Pick based on your priorities:
| Aspect | Bitwarden | [[keepass-setup |
|---|---|---|
| Storage | Cloud (or self-hosted server) | Local .kdbx file |
| Sync across devices | Automatic, real-time | DIY (Dropbox, Syncthing, USB…) |
| Browser autofill | Official extension, just works | Requires KeePassRPC plugin + Kee extension |
| TOTP / 2FA codes | Built in (Premium plan or self-host) | Free via KeePassOTP plugin |
| Offline access | Cached locally. works offline, syncs when back online | Native (no internet ever needed) |
| Breach risk | Server-side (encrypted vault, but still cloud) | Only if your local file leaks |
| Setup effort | ~5 minutes (account + extension) | 20+ minutes (install + plugins + sync setup) |
| Cost | Free tier covers 99% of personal use | Free forever, no tiers |
TLDR
Bitwarden if you have multiple devices and want zero-effort sync; KeePass if you want absolute control and don’t trust any cloud (even encrypted).

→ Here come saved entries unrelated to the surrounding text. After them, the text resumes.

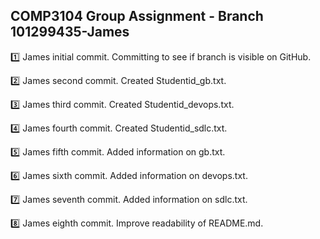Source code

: COMP3104 Group Assignment - Branch 101299435-James
------------------------------------------------------------------------
1️⃣ James initial commit. Committing to see if branch is visible on GitHub.

2️⃣ James second commit. Created Studentid_gb.txt.

3️⃣ James third commit. Created Studentid_devops.txt.

4️⃣ James fourth commit. Created Studentid_sdlc.txt.

5️⃣ James fifth commit. Added information on gb.txt.

6️⃣ James sixth commit. Added information on devops.txt.

7️⃣ James seventh commit. Added information on sdlc.txt.

8️⃣ James eighth commit. Improve readability of README.md.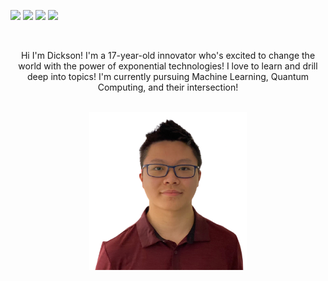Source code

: [<img src="https://img.shields.io/badge/linkedin-%230077B5.svg?&style=for-the-badge&logo=linkedin&logoColor=white" />](https://www.linkedin.com/in/real-dickson-wu/) [<img src="https://img.shields.io/badge/twitter-%230077B5.svg?&style=for-the-badge&logo=twitter&logoColor=white&color=00acee" />](https://twitter.com/DicksonWu3) [<img src="https://img.shields.io/badge/portfolio-330F63?style=for-the-badge&logo=bitbucket&logoColor=white" />](https://tks.life/profile/dickson.wu#about) [<img src="https://img.shields.io/badge/medium-%2312100E.svg?&style=for-the-badge&logo=medium&logoColor=white" />](https://dickson-wu.medium.com/)

<br>

<p align="center">
Hi I'm Dickson! I'm a 17-year-old innovator who's excited to change the world with the power of exponential technologies! I love to learn and drill deep into topics! I'm currently pursuing Machine Learning, Quantum Computing, and their intersection!
  
</p>


<br>
<div align="center">
<a href="https://dicksonwu654.github.io/" target="_blank">
  <img src="meone.png" alt="Dickson Wu" width="50%"/>
</a>
</div>
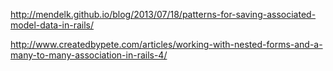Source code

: http://mendelk.github.io/blog/2013/07/18/patterns-for-saving-associated-model-data-in-rails/

http://www.createdbypete.com/articles/working-with-nested-forms-and-a-many-to-many-association-in-rails-4/
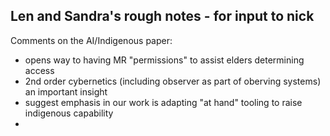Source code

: Len and Sandra's rough notes - for input to nick
------------------------------------------------

Comments on the AI/Indigenous paper:
 - opens way to having MR "permissions" to assist elders determining access
 - 2nd order cybernetics (including observer as part of oberving systems) an important insight
 - suggest emphasis in our work is adapting "at hand" tooling to raise indigenous capability 
 - 
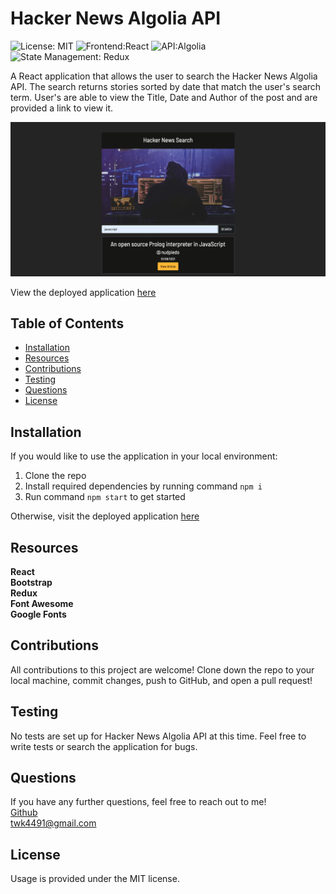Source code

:# Hacker News Algolia API

![License: MIT](https://img.shields.io/badge/License-MIT-yellow.svg?style=for-the-badge&logo=appveyor) ![Frontend:React](https://img.shields.io/badge/Frontend-React-blue?style=for-the-badge&logo=appveyor) ![API:Algolia](https://img.shields.io/badge/API-Hacker%20News%20Algolia-red?style=for-the-badge&logo=appveyor) ![State Management: Redux](https://img.shields.io/badge/State%20Management-Redux-brightgreen?style=for-the-badge&logo=appveyor)

A React application that allows the user to search the Hacker News Algolia API. The search returns stories sorted by date that match the user's search term. User's are able to view the Title, Date and Author of the post and are provided a link to view it.

<img src = "public/algolia.png" alt="screenshot of algolia">

View the deployed application <a href = "https://gentle-cliffs-39257.herokuapp.com/">here</a>

## Table of Contents

- [Installation](#installation)
- [Resources](#resources)
- [Contributions](#contributions)
- [Testing](#testing)
- [Questions](#questions)
- [License](#license)

## Installation

If you would like to use the application in your local environment:

1. Clone the repo
2. Install required dependencies by running command `npm i`
3. Run command `npm start` to get started

Otherwise, visit the deployed application <a href = "https://gentle-cliffs-39257.herokuapp.com/">here</a>

## Resources

**React** <br>
**Bootstrap** <br>
**Redux** <br>
**Font Awesome** <br>
**Google Fonts**

## Contributions

All contributions to this project are welcome! Clone down the repo to your local machine, commit changes, push to GitHub, and open a pull request!

## Testing

No tests are set up for Hacker News Algolia API at this time. Feel free to write tests or search the application for bugs.

## Questions

If you have any further questions, feel free to reach out to me! <br>
<a href='https://www.github.com/twkirkpatrick'>Github</a> <br>
<a href='mailto:twk4491@gmail.com'>twk4491@gmail.com</a>

## License

Usage is provided under the MIT license.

You can also use both: Bitwarden for daily-use accounts, KeePass for the high-risk stuff (root passwords, recovery codes, crypto seeds…).
Account setup
- Go to https://vault.bitwarden.com and click Create account.
- Master password: long, memorable, the only one you’ll ever need to remember. There is no recovery: if you lose it, your vault is gone forever. Write it down on paper and store it somewhere physically safe (a sealed envelope in a drawer is fine, physical attackers are rarely your real threat model).
- Optional but recommended: enable 2FA on the account itself (Settings → Two-step Login). TOTP via an authenticator app works fine.
- Free plan covers unlimited entries, unlimited devices, and sharing with one other user. Premium (~$10/year) adds built-in TOTP codes, file attachments, and emergency access.
Browser extension
Install only from the official stores (don’t grab random forks):
- Firefox: https://addons.mozilla.org/firefox/addon/bitwarden-password-manager/
- Chrome / Edge / Brave: search “Bitwarden Password Manager” in the relevant store
- Safari: Mac App Store
After login, the extension auto-detects forms and offers to autofill.
Two shortcuts worth memorising:
Ctrl+Shift+L: autofill the current pageCtrl+Shift+Y: open the extension popup
Mobile app
Same login on Android (Play Store) or iOS (App Store).
On Android, enable Autofill service (Settings → Autofill service → Bitwarden) to get autofill in any app, not just the browser.
On iOS the equivalent is Settings → Passwords → AutoFill Passwords.
Importing from KeePass
If you’re migrating from KeePass:
- In KeePass: File → Export → KeePass XML (2.x) → save the
.xmlsomewhere temporary. - In Bitwarden vault (web): Tools → Import data → File format: KeePass 2 XML → upload.
- Entries, folders, custom fields, and attachments are preserved. TOTP secrets require the Premium plan to be stored and used.
- After verifying the import, securely delete the XML export: it contains your passwords in plaintext!
Self-hosted option: Vaultwarden
If you’d rather not trust the official cloud, Vaultwarden is a Rust reimplementation of the Bitwarden server.
Same API → the official clients (browser extension, mobile app, desktop) connect to it transparently.
Runs as a single Docker container in ~50 MB of RAM:
docker run -d --name vaultwarden \
-e DOMAIN=https://vault.yourdomain.com \
-v /opt/vaultwarden:/data \
-p 8080:80 \
vaultwarden/server:latestPut it behind nginx + Certbot for HTTPS (see nginx setup + Certbot setup), then point the official Bitwarden clients at https://vault.yourdomain.com instead of the default cloud.
You get the same UX as Bitwarden cloud, on your own server: and all the Premium features (TOTP, attachments) are free in Vaultwarden.
Things to know
- Bitwarden is end-to-end encrypted: the server sees only ciphertext. Even Bitwarden Inc. can’t read your vault. But trust depends on the client (browser extension, mobile app) being unmodified: install only from official stores!
- For high-value secrets (root passwords, crypto seeds, recovery codes for your account 2FA itself), consider keeping them in an offline KeePass vault outside Bitwarden.
- Browser extension auto-lock: default is 15 minutes idle. Settings → Account security → Vault timeout: drop it to 5 minutes on shared or work machines.